Teammate EJ Floreal cut, ran and sweated alongside his more celebrated teammate.
When asked how the workouts helped him, Floreal said, "All the coaches said I improved so much. Jay Bilas said I looked great. So I think it went really well for me. ... It felt like people are finally going to notice. ...
"For somebody like Jay Bilas, who's watched the best of the best back to LeBron (James) in high school or even Kobe (Bryant) in high school before that, for him to say I look good and I'm improving and he's pulling for me, that was really big."
Floreal knows he must do a lot of improving to someday make an impact as a Kentucky player. The son of Olympic-caliber track athletes, he took up basketball relatively late.
His father, UK track coach Edrick Floreal, summed it up. "EJ is a phenomenal athlete," he said this past summer. "He just needs to learn the game."
The elder Floreal noted a telling difference in excelling in track as opposed to basketball. The latter requires much more skill development and repetitive drills. Or, more "reps," to use the vernacular of athletics.
"I tell him all the time, he can come to track and be a star right away," Edrick Floreal said. His son could be "fantastic" in sprinting and jumping events, he said.
"Then again," he added, "Michael Jordan could have been a world-record holder in the long jump."
EJ Floreal wants to be a basketball player. That's why he joined Cauley-Stein's workouts each day.
"Smart idea to get in there," his father said. "He just needs to fall in love with getting reps in and knowing his role."
A dawning realization led EJ Floreal to ask to join Cauley-Stein's workouts.
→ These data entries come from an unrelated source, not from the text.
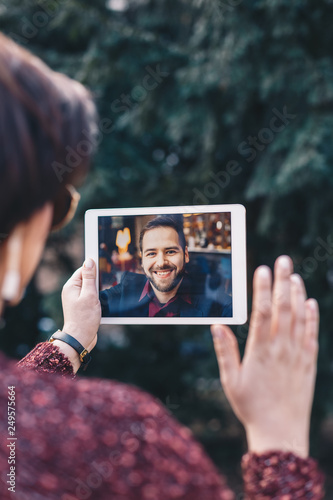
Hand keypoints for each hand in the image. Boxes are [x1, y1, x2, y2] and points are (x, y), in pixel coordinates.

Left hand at [53, 258, 100, 372]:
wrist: (80, 339)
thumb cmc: (84, 319)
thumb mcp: (89, 295)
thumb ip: (90, 278)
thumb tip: (89, 261)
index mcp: (71, 286)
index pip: (83, 269)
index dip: (94, 269)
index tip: (105, 269)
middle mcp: (72, 292)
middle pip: (88, 278)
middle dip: (98, 281)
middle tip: (106, 286)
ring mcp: (76, 299)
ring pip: (91, 289)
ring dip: (99, 291)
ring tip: (103, 298)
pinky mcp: (82, 307)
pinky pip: (91, 297)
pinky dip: (98, 299)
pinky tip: (103, 304)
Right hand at [211, 255, 318, 457]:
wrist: (280, 433)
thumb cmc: (251, 407)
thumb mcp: (231, 380)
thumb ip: (225, 351)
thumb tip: (217, 325)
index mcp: (260, 350)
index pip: (262, 311)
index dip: (263, 288)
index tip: (262, 269)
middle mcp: (281, 348)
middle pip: (284, 307)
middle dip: (283, 281)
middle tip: (283, 260)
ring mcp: (297, 354)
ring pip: (299, 317)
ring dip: (298, 294)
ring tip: (295, 275)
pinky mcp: (308, 363)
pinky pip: (311, 334)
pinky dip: (312, 316)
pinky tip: (310, 302)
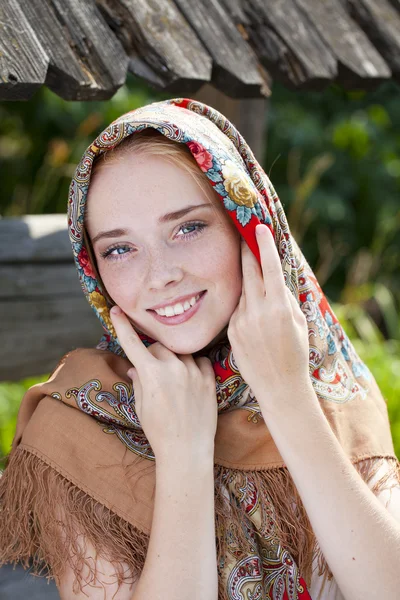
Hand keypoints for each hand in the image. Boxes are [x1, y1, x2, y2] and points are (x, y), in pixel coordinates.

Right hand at [110, 306, 217, 464]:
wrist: (187, 450)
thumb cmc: (159, 431)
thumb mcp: (141, 407)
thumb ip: (139, 382)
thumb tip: (135, 368)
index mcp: (151, 374)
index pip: (132, 343)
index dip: (122, 326)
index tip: (116, 310)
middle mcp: (172, 367)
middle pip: (159, 346)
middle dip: (154, 355)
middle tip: (155, 374)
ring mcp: (193, 372)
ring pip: (181, 352)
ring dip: (176, 361)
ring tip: (176, 384)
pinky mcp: (209, 379)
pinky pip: (201, 360)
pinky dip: (195, 366)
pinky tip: (192, 382)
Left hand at [227, 224, 312, 416]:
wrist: (278, 386)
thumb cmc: (295, 353)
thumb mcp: (298, 322)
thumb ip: (284, 298)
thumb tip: (274, 277)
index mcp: (279, 307)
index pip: (269, 268)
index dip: (263, 246)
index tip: (259, 228)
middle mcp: (258, 311)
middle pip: (248, 272)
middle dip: (246, 253)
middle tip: (242, 236)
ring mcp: (241, 321)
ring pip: (243, 291)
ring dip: (248, 283)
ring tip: (255, 285)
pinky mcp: (231, 331)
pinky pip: (238, 310)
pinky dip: (245, 307)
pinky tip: (254, 320)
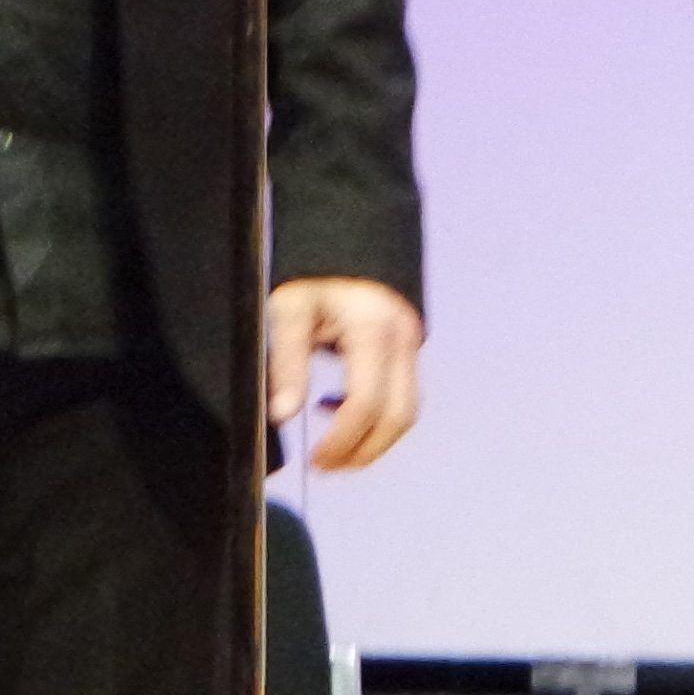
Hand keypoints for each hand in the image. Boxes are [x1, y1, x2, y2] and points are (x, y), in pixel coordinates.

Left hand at [265, 276, 422, 471]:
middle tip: (325, 465)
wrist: (346, 230)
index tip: (315, 460)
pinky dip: (377, 415)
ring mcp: (411, 341)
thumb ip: (287, 361)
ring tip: (331, 447)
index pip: (367, 404)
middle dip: (364, 451)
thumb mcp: (288, 308)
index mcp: (373, 329)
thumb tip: (282, 415)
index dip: (343, 441)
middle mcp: (402, 338)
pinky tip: (337, 408)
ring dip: (373, 438)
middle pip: (400, 416)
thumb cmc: (312, 271)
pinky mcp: (408, 345)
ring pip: (407, 410)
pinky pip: (403, 393)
The thought process began when Coach John Calipari proposed the idea of using five-man platoons in the Bahamas.
When Calipari used only two five-man platoons in the first exhibition game, and Floreal was not included, a decision had to be made.
"I decided I didn't want to sit around for a week and change, and do nothing," he said.
Assistant coach Kenny Payne assured Floreal that Calipari would not mind if Cauley-Stein had company in the individual workouts.
"If I couldn't improve on the court, I was going to improve by working out with Willie," Floreal said.
Floreal, whom Calipari awarded a scholarship for this season, is the latest of many Kentucky players who seemingly could mull casting their basketball lot with an elite program rather than increasing the odds of playing by going to a program at a lower level.
"That's never really crossed my mind," Floreal said. "I mean, everybody has a chip (on their shoulder). Mine is I want to really prove that I can play here. I don't want to run from a challenge. ... You don't know when it's going to come, but I think my time here is going to come."
Floreal has seen how the fates can join the man and the moment. Jon Hood at Mississippi State last season. Jarrod Polson against Maryland two years ago.
"You've just got to be ready for it," he said. "That's another reason why I worked so hard in the Bahamas. I just wanted to make sure that even there, maybe somebody just wasn't playing well or got hurt and I had to go in, I was ready."